## Job
Please retype every line of text from all the items below, keeping each line unchanged.

-- Input data follows --

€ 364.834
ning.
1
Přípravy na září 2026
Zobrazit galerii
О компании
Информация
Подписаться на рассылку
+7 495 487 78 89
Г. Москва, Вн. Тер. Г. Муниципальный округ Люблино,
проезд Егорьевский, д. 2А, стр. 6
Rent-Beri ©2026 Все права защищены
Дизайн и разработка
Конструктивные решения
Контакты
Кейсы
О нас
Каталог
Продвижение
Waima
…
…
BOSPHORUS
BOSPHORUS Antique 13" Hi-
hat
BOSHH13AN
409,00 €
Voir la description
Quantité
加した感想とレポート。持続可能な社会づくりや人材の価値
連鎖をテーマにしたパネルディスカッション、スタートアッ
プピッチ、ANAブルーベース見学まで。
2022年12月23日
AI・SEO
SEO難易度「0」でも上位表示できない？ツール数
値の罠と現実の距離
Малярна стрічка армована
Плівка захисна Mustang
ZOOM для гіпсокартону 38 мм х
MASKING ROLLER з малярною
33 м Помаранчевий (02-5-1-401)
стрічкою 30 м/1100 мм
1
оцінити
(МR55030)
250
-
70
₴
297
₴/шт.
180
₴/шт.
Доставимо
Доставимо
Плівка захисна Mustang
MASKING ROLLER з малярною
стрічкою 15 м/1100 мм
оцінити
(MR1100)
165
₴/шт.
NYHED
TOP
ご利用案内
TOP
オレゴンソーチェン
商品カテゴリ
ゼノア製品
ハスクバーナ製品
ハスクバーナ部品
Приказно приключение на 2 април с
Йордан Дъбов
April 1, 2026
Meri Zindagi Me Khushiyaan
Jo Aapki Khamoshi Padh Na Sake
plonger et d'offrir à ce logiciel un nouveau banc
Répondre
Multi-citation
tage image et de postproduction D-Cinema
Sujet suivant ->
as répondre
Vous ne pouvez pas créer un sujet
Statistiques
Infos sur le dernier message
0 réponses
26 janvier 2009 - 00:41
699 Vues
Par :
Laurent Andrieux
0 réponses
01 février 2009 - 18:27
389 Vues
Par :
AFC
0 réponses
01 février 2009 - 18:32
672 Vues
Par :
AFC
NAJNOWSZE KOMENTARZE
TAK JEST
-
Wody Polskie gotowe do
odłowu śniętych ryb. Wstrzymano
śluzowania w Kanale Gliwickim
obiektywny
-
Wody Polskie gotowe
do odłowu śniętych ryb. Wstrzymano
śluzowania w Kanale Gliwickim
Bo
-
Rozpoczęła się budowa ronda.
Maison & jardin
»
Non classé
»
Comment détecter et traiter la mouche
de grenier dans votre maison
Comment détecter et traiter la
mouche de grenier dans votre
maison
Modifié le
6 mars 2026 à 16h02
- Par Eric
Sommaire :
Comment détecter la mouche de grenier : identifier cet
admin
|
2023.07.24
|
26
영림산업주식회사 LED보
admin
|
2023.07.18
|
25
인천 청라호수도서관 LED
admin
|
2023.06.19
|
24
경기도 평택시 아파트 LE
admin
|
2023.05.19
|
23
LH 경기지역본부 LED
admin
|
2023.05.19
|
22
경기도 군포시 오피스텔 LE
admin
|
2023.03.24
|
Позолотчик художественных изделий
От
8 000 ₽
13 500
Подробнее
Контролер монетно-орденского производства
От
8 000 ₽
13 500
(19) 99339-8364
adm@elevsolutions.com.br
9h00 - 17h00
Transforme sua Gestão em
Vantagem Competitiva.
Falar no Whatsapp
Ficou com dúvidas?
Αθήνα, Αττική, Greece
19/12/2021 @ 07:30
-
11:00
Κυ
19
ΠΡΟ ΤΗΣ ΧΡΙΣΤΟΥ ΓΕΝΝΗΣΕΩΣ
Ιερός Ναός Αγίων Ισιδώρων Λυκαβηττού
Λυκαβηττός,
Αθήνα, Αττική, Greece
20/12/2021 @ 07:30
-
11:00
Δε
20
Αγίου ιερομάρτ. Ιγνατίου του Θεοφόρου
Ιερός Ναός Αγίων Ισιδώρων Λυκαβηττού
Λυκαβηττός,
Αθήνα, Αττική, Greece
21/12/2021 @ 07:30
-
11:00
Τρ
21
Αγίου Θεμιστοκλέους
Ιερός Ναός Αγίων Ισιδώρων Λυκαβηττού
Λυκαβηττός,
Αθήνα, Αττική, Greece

-- Input data concluded --

## Task result
€ 364.834
ning.
1
Přípravy na září 2026
Zobrazit galerii
О компании
Информация
Подписаться на рассылку
+7 495 487 78 89
Г. Москва, Вн. Тер. Г. Муниципальный округ Люблино,
проезд Егорьевский, д. 2А, стр. 6
Rent-Beri ©2026 Все права защищены
Дизайн и разработка
Конструктивные решения
Контакты
Кейсы
О нас
Каталог
Продвижение
Waima
…
…
BOSPHORUS
BOSPHORUS Antique 13" Hi-
hat
BOSHH13AN
409,00 €
Voir la description
Quantité
加した感想とレポート。持続可能な社会づくりや人材の価値
連鎖をテーマにしたパネルディスカッション、スタートアッ
プピッチ、ANAブルーベース見学まで。
2022年12月23日
AI・SEO
SEO難易度「0」でも上位表示できない？ツール数
値の罠と現実の距離
Малярна стрічка армована
Плівка захисна Mustang
ZOOM для гіпсокартону 38 мм х
MASKING ROLLER з малярною
33 м Помаранчевий (02-5-1-401)
стрічкою 30 м/1100 мм
1
оцінити
(МR55030)
250
-
70
₴
297
₴/шт.
180
₴/шт.
Доставимо
Доставимо
Плівка захисна Mustang
MASKING ROLLER з малярною
стрічкою 15 м/1100 мм
оцінити
(MR1100)
165
₴/шт.
NYHED
TOP
ご利用案内
TOP
オレゴンソーチェン
商品カテゴリ
ゼノア製品
ハスクバーナ製品
ハスクバーナ部品
Приказно приключение на 2 април с
Йордан Дъбов
April 1, 2026
Meri Zindagi Me Khushiyaan
Jo Aapki Khamoshi Padh Na Sake
plonger et d'offrir à ce logiciel un nouveau banc
Répondre
Multi-citation
tage image et de postproduction D-Cinema
Sujet suivant ->
as répondre
Vous ne pouvez pas créer un sujet
Statistiques
Infos sur le dernier message
0 réponses
26 janvier 2009 - 00:41
699 Vues
Par :
Laurent Andrieux
0 réponses
01 février 2009 - 18:27
389 Vues
Par :
AFC
0 réponses
01 février 2009 - 18:32
672 Vues
Par :
AFC
NAJNOWSZE KOMENTARZE
TAK JEST
-
Wody Polskie gotowe do
odłowu śniętych ryb. Wstrzymano
śluzowania w Kanale Gliwickim
obiektywny
-
Wody Polskie gotowe
do odłowu śniętych ryb. Wstrzymano
śluzowania w Kanale Gliwickim
Bo
-
Rozpoczęła się budowa ronda.
Maison & jardin
»
Non classé
»
Comment détecter et traiter la mouche
de grenier dans votre maison
Comment détecter et traiter la
mouche de grenier dans votre
maison
Modifié le
6 mars 2026 à 16h02
- Par Eric
Sommaire :
Comment détecter la mouche de grenier : identifier cet
admin
|
2023.07.24
|
26
영림산업주식회사 LED보
admin
|
2023.07.18
|
25
인천 청라호수도서관 LED
admin
|
2023.06.19
|
24
경기도 평택시 아파트 LE
admin
|
2023.05.19
|
23
LH 경기지역본부 LED
admin
|
2023.05.19
|
22
경기도 군포시 오피스텔 LE
admin
|
2023.03.24
|
Позолотчик художественных изделий
От
8 000 ₽
13 500
Подробнее
Контролер монетно-орденского производства
От
8 000 ₽
13 500
(19) 99339-8364
adm@elevsolutions.com.br
9h00 - 17h00
Transforme sua Gestão em
Vantagem Competitiva.
Falar no Whatsapp
Ficou com dúvidas?
Αθήνα, Αττική, Greece
19/12/2021 @ 07:30
-
11:00
Κυ
19
ΠΡΟ ΤΗΣ ΧΡΙΣΤΟΥ ΓΕΝΝΗΣΕΩΣ
Ιερός Ναός Αγίων Ισιδώρων Λυκαβηττού
Λυκαβηττός,
Αθήνα, Αττική, Greece
20/12/2021 @ 07:30
-
11:00
Δε
20
Αγίου ιερομάρτ. Ιγνατίου του Θεοφόρου
Ιερός Ναός Αγίων Ισιδώρων Λυκαβηττού
Λυκαβηττός,
Αθήνα, Αττική, Greece
21/12/2021 @ 07:30
-
11:00
Τρ
21
Αγίου Θεμιστοκλέους
Ιερός Ναός Αγίων Ισιδώρων Λυκαβηττού
Λυκαβηττός,
Αθήνα, Αττική, Greece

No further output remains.